Pursuant to the legislation in force before the amendment, the supply of services was considered to have occurred or the services were considered to have been received on 31 December of the subsequent calendar year as of the commencement of the provision of the services upon the provision of long-term cross-border services if no payments were made for the respective services.
Such situations probably occur most often in the case of loans granted. Parties often agree to the loan interest not being paid until the repayment of the principal sum, and to it being paid in a lump sum after a few years or over a longer period. Loan interest generates supply exempt from tax, but it is also important to declare supply exempt from tax, as the latter generally leads to the obligation of calculating the proportion upon the deduction of input value added tax for the taxpayer unless the transaction is an occasional financial transaction. Therefore, regardless of the fact that no actual tax liability is created upon the receipt of interest, it is still important to declare supply exempt from tax at the right time.
Pursuant to the new wording of subsection 11 (4) of the VATA, the supply of the service is deemed to have been created or the service is deemed to have been received at the end of every calendar year, i.e. on 31 December of every calendar year. Thus, if the provision of a service commences in the middle of a calendar year, the first period in which the supply of the service is deemed to have been created or the service is deemed to have been received is 31 December of the same calendar year.

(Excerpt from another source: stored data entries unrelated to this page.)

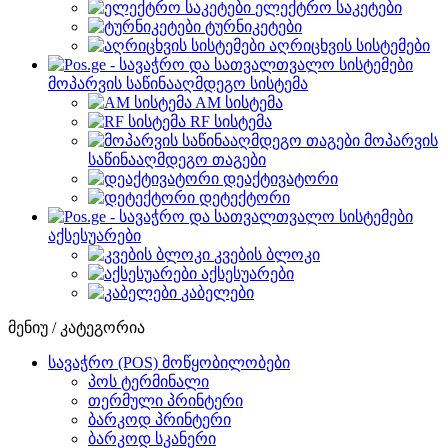
ელექტრო საკეტები
ტურნიკეტები
აღრიცხვის სისტემები
მოპარვის საწინააღმდეგო სისტემა
AM სისტემა
RF სისტემა
მოპარვის
საწინააღმდეგო თაგები
დეაქტივატორი
დეტექტორი
აქსესუარები
კვების ბლოკი
აქსესუარები
კაბელები
მენიუ / კატეგორია
სავაჭრო (POS) მოწყობილობები
პოს ტერმინალი
თერმული პრინტერი
ბარკოდ პრინტერი
ბარკოდ სკანერი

Pursuant to the amendment, taxpayers are obliged to declare long-term cross-border services at least once a year. This is perfectly logical, as input value added tax proportion recalculations are also made once a year. The aforesaid will be done with respect to a calendar year in the last value added tax return, which is to be submitted by 20 January of the subsequent year.
The amendment should render impossible the situation where taxpayers postpone the recalculation of potential input value added tax as far as the subsequent calendar year by means of mutual agreement. If the amounts are large enough, this could lead to significant changes in calculating the proportion upon the deduction of input value added tax and to the obligation to repay part of the input value added tax deducted over the year for taxpayers.